> _Requirement_:
Count every line in the data below where "acid" occurs, then state that number and nothing more.
= = = = = = =
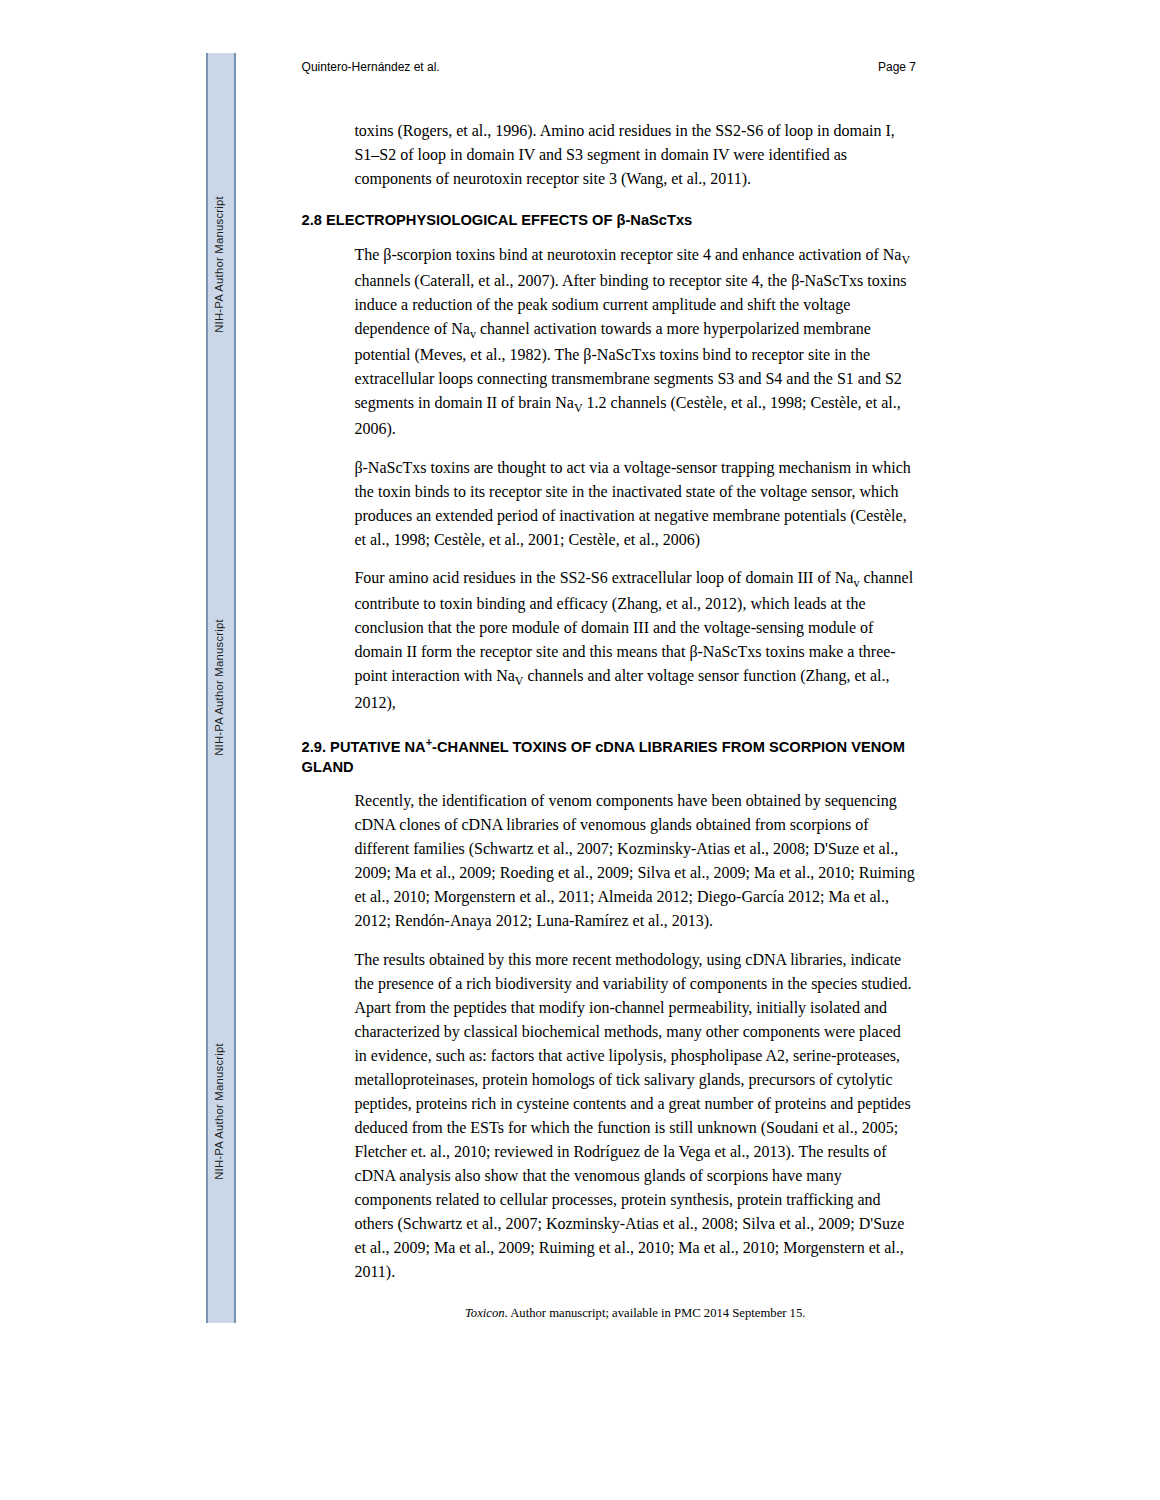NIH-PA Author Manuscript NIH-PA Author Manuscript NIH-PA Author Manuscript
Quintero-Hernández et al. Page 7
toxins (Rogers, et al., 1996). Amino acid residues in the SS2-S6 of loop in domain I, S1–S2 of loop in domain IV and S3 segment in domain IV were identified as components of neurotoxin receptor site 3 (Wang, et al., 2011).
2.8 ELECTROPHYSIOLOGICAL EFFECTS OF β-NaScTxs
The β-scorpion toxins bind at neurotoxin receptor site 4 and enhance activation of NaV channels (Caterall, et al., 2007). After binding to receptor site 4, the β-NaScTxs toxins induce a reduction of the peak sodium current amplitude and shift the voltage dependence of Nav channel activation towards a more hyperpolarized membrane potential (Meves, et al., 1982). The β-NaScTxs toxins bind to receptor site in the extracellular loops connecting transmembrane segments S3 and S4 and the S1 and S2 segments in domain II of brain NaV 1.2 channels (Cestèle, et al., 1998; Cestèle, et al., 2006).
β-NaScTxs toxins are thought to act via a voltage-sensor trapping mechanism in which the toxin binds to its receptor site in the inactivated state of the voltage sensor, which produces an extended period of inactivation at negative membrane potentials (Cestèle, et al., 1998; Cestèle, et al., 2001; Cestèle, et al., 2006)
Four amino acid residues in the SS2-S6 extracellular loop of domain III of Nav channel contribute to toxin binding and efficacy (Zhang, et al., 2012), which leads at the conclusion that the pore module of domain III and the voltage-sensing module of domain II form the receptor site and this means that β-NaScTxs toxins make a three-point interaction with NaV channels and alter voltage sensor function (Zhang, et al., 2012),
2.9. PUTATIVE NA+-CHANNEL TOXINS OF cDNA LIBRARIES FROM SCORPION VENOM GLAND
Recently, the identification of venom components have been obtained by sequencing cDNA clones of cDNA libraries of venomous glands obtained from scorpions of different families (Schwartz et al., 2007; Kozminsky-Atias et al., 2008; D'Suze et al., 2009; Ma et al., 2009; Roeding et al., 2009; Silva et al., 2009; Ma et al., 2010; Ruiming et al., 2010; Morgenstern et al., 2011; Almeida 2012; Diego-García 2012; Ma et al., 2012; Rendón-Anaya 2012; Luna-Ramírez et al., 2013).
The results obtained by this more recent methodology, using cDNA libraries, indicate the presence of a rich biodiversity and variability of components in the species studied. Apart from the peptides that modify ion-channel permeability, initially isolated and characterized by classical biochemical methods, many other components were placed in evidence, such as: factors that active lipolysis, phospholipase A2, serine-proteases, metalloproteinases, protein homologs of tick salivary glands, precursors of cytolytic peptides, proteins rich in cysteine contents and a great number of proteins and peptides deduced from the ESTs for which the function is still unknown (Soudani et al., 2005; Fletcher et. al., 2010; reviewed in Rodríguez de la Vega et al., 2013). The results of cDNA analysis also show that the venomous glands of scorpions have many components related to cellular processes, protein synthesis, protein trafficking and others (Schwartz et al., 2007; Kozminsky-Atias et al., 2008; Silva et al., 2009; D'Suze et al., 2009; Ma et al., 2009; Ruiming et al., 2010; Ma et al., 2010; Morgenstern et al., 2011).
Toxicon. Author manuscript; available in PMC 2014 September 15.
= = = = = = =
> _Answer to the exercise_:
2